Unfortunately, that’s exactly what a host of Democratic groups are doing. After Secretary of State Barbara Cegavske announced that June’s primary would be conducted primarily by mail, Democrats sued. Among other demands, they wanted more than one in-person polling place per county, ballots mailed to inactive voters and the elimination of signature verification.

The Clark County Commission is filled with Democrats, so what happened next isn’t surprising. The county decided to give the litigious groups almost everything they wanted. In response, Democrats dropped their preliminary injunction but not their lawsuit.

Clark County will now have three polling places open on election day instead of just one. Fair enough.
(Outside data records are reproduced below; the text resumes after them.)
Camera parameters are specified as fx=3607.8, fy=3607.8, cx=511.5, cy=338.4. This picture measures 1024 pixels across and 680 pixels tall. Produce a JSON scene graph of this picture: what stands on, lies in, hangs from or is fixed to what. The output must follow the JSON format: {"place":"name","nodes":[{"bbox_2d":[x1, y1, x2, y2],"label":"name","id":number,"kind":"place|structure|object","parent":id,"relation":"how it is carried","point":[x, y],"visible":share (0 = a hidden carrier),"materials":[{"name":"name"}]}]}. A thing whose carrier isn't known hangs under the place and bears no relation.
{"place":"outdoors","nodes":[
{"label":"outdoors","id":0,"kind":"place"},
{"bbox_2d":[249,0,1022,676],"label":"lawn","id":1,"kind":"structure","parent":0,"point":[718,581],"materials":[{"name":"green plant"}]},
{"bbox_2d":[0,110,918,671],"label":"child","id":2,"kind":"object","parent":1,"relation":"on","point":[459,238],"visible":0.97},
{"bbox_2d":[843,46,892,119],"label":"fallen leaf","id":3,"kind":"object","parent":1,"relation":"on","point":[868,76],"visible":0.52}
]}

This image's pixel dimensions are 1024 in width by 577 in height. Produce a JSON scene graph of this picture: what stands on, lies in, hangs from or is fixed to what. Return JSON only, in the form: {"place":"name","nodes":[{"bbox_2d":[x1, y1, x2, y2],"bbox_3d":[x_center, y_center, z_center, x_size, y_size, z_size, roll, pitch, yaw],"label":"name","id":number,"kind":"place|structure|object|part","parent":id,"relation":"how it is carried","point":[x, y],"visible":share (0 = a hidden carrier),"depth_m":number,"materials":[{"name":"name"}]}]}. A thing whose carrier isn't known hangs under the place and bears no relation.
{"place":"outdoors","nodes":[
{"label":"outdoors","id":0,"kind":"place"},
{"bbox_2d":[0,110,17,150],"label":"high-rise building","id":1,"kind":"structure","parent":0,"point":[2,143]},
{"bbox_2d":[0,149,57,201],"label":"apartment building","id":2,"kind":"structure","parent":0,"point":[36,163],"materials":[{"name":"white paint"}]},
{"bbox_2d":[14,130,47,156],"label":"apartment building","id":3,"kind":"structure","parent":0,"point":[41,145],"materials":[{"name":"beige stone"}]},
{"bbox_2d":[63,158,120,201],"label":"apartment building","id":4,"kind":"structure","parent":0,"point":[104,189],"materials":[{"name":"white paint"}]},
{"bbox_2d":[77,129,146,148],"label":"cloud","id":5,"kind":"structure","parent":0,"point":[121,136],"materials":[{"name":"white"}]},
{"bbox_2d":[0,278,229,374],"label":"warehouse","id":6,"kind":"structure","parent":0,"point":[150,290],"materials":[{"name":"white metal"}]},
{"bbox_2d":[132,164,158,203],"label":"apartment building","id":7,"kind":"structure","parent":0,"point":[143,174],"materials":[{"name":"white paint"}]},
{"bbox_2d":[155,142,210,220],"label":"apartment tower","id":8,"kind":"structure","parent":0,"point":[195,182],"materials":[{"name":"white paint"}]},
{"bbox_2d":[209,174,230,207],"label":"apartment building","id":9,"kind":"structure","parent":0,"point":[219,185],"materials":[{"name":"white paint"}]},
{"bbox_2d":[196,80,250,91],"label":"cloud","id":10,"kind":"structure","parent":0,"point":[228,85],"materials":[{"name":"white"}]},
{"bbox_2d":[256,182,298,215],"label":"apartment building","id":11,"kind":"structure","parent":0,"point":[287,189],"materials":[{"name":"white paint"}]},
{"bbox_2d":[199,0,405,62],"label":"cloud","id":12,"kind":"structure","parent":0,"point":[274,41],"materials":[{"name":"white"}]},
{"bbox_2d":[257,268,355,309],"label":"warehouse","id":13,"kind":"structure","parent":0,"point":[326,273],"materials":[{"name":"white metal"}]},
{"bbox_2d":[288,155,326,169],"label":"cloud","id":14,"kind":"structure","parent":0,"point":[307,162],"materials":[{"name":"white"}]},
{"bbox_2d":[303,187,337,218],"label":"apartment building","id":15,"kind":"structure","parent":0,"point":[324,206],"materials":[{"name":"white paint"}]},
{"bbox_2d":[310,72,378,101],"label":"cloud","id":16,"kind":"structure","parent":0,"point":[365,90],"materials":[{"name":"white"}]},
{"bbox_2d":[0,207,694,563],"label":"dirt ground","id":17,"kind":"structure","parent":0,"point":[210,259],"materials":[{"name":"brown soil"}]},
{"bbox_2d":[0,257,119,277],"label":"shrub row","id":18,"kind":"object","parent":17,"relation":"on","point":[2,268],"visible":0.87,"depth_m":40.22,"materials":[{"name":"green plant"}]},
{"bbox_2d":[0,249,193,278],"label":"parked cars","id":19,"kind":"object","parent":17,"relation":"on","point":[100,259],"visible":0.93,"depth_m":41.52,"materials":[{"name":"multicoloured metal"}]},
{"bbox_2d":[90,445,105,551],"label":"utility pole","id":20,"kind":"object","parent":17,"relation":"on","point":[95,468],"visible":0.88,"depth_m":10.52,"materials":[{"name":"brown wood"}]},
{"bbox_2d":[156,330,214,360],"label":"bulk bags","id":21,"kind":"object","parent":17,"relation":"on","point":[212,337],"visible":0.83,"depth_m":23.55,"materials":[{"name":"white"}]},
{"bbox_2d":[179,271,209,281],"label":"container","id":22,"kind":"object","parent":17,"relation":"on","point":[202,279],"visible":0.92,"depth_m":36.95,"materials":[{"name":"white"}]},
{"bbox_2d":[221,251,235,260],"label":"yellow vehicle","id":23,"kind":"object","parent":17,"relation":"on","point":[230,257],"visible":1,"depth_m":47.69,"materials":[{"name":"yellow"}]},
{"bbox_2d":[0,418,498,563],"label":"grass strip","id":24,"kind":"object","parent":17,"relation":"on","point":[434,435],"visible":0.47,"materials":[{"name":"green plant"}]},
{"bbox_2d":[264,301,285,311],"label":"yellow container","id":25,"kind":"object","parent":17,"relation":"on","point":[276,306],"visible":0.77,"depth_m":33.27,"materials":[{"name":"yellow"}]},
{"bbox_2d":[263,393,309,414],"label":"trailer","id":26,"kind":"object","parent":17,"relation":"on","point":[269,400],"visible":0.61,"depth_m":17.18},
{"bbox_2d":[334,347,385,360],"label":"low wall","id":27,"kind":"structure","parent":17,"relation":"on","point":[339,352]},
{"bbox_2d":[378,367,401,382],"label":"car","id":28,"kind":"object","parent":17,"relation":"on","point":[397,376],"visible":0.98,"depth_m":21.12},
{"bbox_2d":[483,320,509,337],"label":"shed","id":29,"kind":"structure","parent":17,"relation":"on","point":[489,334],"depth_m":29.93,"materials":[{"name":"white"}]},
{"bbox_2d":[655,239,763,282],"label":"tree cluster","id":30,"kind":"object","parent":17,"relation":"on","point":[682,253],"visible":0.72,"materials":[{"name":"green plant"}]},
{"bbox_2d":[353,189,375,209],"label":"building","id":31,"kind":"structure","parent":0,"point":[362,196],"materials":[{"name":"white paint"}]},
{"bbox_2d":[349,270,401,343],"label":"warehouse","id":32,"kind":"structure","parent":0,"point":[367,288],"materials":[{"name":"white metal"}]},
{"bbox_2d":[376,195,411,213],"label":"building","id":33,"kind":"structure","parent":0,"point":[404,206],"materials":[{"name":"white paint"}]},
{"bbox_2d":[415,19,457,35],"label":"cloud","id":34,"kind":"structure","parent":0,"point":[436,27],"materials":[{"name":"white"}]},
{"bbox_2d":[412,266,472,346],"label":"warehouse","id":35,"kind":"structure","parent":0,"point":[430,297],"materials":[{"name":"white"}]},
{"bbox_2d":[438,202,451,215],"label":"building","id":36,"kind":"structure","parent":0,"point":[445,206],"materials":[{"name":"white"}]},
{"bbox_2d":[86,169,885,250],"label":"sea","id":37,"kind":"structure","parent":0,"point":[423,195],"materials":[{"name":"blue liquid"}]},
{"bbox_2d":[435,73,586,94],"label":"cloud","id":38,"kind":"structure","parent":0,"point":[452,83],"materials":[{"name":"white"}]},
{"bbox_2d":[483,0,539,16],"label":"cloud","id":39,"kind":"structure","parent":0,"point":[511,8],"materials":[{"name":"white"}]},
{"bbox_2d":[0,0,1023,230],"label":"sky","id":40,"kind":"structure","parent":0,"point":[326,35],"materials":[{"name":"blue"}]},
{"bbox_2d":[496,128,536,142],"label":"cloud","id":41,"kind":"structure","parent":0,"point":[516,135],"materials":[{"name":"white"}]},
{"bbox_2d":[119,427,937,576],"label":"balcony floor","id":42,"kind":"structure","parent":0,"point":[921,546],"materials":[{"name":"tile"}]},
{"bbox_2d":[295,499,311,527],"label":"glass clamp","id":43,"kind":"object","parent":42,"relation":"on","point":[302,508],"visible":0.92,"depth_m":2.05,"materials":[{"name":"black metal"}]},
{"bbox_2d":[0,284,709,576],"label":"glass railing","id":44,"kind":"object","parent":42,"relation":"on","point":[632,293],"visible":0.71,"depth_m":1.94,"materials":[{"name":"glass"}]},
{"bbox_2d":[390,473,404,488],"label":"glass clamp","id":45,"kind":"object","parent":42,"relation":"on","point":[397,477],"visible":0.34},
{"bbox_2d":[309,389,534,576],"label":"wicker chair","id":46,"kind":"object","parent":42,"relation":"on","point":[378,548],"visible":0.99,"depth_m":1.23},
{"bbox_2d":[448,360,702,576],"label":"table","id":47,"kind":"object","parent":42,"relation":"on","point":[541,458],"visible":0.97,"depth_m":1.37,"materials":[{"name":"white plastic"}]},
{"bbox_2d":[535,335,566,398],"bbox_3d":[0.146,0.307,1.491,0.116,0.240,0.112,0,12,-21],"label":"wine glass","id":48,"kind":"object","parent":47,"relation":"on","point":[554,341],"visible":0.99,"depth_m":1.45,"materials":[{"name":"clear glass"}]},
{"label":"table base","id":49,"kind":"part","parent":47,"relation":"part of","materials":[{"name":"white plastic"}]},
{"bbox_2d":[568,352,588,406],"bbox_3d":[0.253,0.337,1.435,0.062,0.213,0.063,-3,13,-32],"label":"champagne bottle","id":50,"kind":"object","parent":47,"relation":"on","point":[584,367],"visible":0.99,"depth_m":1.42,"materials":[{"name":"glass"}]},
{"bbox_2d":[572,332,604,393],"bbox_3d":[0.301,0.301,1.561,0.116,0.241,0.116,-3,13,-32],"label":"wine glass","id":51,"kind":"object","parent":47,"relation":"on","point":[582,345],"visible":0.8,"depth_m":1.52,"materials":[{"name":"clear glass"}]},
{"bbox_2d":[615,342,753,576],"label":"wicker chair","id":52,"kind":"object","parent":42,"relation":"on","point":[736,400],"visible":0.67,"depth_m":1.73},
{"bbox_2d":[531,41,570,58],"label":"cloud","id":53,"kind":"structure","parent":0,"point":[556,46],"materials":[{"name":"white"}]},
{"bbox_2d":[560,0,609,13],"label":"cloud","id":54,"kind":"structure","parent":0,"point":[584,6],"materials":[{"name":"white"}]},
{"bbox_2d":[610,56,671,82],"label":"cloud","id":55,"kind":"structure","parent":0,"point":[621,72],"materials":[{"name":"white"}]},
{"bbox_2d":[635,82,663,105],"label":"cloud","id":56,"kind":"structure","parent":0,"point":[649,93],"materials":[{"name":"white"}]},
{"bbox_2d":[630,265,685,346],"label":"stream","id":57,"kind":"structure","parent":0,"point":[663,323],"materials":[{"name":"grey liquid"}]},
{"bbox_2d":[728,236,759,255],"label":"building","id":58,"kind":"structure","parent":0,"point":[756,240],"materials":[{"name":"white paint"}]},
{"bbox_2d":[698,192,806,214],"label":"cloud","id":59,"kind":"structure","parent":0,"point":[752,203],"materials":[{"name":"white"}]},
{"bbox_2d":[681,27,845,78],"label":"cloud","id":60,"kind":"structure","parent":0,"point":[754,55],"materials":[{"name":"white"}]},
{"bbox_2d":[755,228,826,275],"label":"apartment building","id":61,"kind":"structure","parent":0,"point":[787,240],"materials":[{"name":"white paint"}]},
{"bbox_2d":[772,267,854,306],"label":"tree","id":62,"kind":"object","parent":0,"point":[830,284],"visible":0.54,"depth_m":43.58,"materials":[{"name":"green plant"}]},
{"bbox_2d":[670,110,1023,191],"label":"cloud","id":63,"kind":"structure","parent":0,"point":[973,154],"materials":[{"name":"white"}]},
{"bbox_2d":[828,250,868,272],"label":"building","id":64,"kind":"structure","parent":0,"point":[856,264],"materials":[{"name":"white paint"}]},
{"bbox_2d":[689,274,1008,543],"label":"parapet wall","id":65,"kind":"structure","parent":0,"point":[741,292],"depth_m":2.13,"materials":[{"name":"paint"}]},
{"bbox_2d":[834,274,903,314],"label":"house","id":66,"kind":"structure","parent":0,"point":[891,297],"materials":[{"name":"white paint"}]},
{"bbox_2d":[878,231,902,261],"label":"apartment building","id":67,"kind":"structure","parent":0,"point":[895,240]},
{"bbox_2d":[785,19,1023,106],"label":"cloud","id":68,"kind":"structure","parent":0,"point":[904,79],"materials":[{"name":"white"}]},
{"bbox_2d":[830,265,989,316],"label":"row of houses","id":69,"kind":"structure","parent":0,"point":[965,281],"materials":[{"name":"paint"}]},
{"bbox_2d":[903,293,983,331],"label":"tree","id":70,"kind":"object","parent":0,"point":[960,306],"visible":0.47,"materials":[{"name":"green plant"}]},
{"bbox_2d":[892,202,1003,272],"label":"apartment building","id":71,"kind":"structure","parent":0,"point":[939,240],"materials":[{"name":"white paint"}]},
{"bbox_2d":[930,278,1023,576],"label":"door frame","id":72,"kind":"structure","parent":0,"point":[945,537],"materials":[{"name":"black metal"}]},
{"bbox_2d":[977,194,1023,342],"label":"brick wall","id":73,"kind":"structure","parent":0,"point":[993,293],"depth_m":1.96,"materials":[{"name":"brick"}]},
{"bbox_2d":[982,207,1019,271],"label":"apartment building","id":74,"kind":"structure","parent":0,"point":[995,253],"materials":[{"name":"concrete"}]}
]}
But the point of an all-mail election is to prevent people from gathering at polling places. It’s the height of hypocrisy for Democrats, who frequently criticize President Donald Trump’s calls to reopen the economy, to demand more in-person gatherings. At least this move is unlikely to present opportunities to commit fraud. Voters who show up in person won’t be using normal voting machines. They will cast provisional paper ballots.

Mailing ballots to inactive voters is of greater concern. It’s worth noting that “inactive” voters aren’t just those who didn’t vote in the most recent election. At the start of every federal election year, the Election Department mails voters a new registration card to help determine if they may have moved. If a card is returned because it is undeliverable or the recipient no longer resides at that address, the Election Department sends a forwardable postcard asking the voter to provide the new address. The voter is deemed inactive only if he or she doesn’t respond within 30 days.

Inactive voters are inactive because they no longer live where the county has now agreed to send a ballot. “Based on past experience, at least 90 percent of (ballots mailed to inactive voters) will come back undeliverable,” Loreno Portillo, Clark County’s assistant registrar of voters, said in a late April affidavit.

That’s the best-case scenario. There are already pictures and videos of ballots piling up outside of Clark County apartment complexes. The only safeguard against someone successfully and illegally returning those ballots is signature verification. It’s not much of a standard, yet Democrats inexplicably demand that election officials drop signature verification entirely.

Knowingly mailing a ballot to a wrong address is bad enough. Combining that with the elimination of signature verification is an open invitation to shenanigans and makes absolutely no sense. Nevada’s courts and election officials must reject these efforts.